Milano, 3 mag. (askanews) – Riassumere in una sintesi accettabile l’esperienza culturale e politica di un personaggio articolato e complesso come Fanfani è tutt’altro che impresa facile. Una impresa nella quale si è cimentato lo storico e giornalista Gianfranco Peroncini con il libro “Il pane quotidiano – Fanfani e il sovranismo cattolico – la sfida del terzo millennio” edito da Controvento.
Peroncini è partito con il coniugare il percorso spirituale, culturale e politico di questo “cavallo di razza” democristiano con il focus della Guerra fredda, chiave di volta della prima Repubblica nella quale “la trama e l’ordito della sua personale traccia esistenziale e storica si sono intrecciati strettamente, disegnando lucide previsioni talvolta anche in aspra controtendenza rispetto ai suoi colleghi di partito. Lucidità che affonda le radici in una solida e strutturata formazione religiosa”.
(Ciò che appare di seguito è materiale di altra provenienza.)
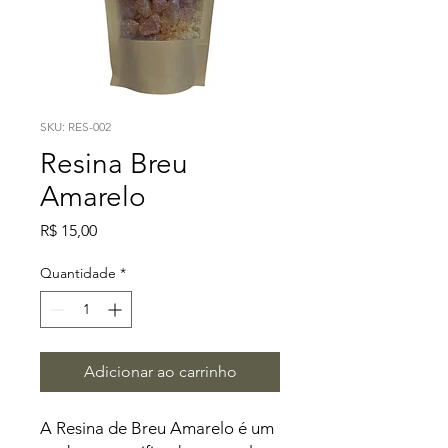
SKU: RES-002
Resina Breu
Amarelo
Preço
R$ 15,00
Quantidade
*
Adicionar ao carrinho
A Resina de Breu Amarelo é um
Nel libro Peroncini passa in rassegna tanti aspetti del pensiero e della politica di Fanfani, come ad esempio il suo rapporto con il comunismo, di cui aveva previsto l’implosione, fino al ricordare le tante iniziative sociali ed economiche attibuibili al leader democristiano, senza scordare che, ricorda il giornalista, dobbiamo a Fanfani i primi due commi dell’articolo 1 della Costituzione italiana.
Poi il giornalista si sofferma a lungo sulla terza via, tra capitalismo e comunismo, proposta da Fanfani. “Con la sua proverbiale concretezza – scrive Peroncini – Fanfani indicava tra gli strumenti di intervento pubblico l’azione e l’impegno dello Stato nella vita economica nazionale che con la sua azione amministrativa e legislativa nel campo delle concessioni, del credito, dei prezzi e della tassazione doveva impedire la formazione e l’esercizio di monopoli nocivi all’efficienza del sistema economico e alla libertà dei cittadini”.
Un’analisi dettagliata e complessa di una figura preminente della politica democristiana del dopoguerra quella di Peroncini, il quale non vuole fare di Fanfani un “santino”. “Come tutti i politici, in particolare i cosiddetti “cavalli di razza” della Dc, non fu esente da ambiguità, astuzie, connivenze, trame e quant’altro. Ma, come del resto Enrico Mattei, in lui prevalse sempre l’obiettivo di un bene più grande, giusto o sbagliato che fosse, al di là del suo arricchimento personale”.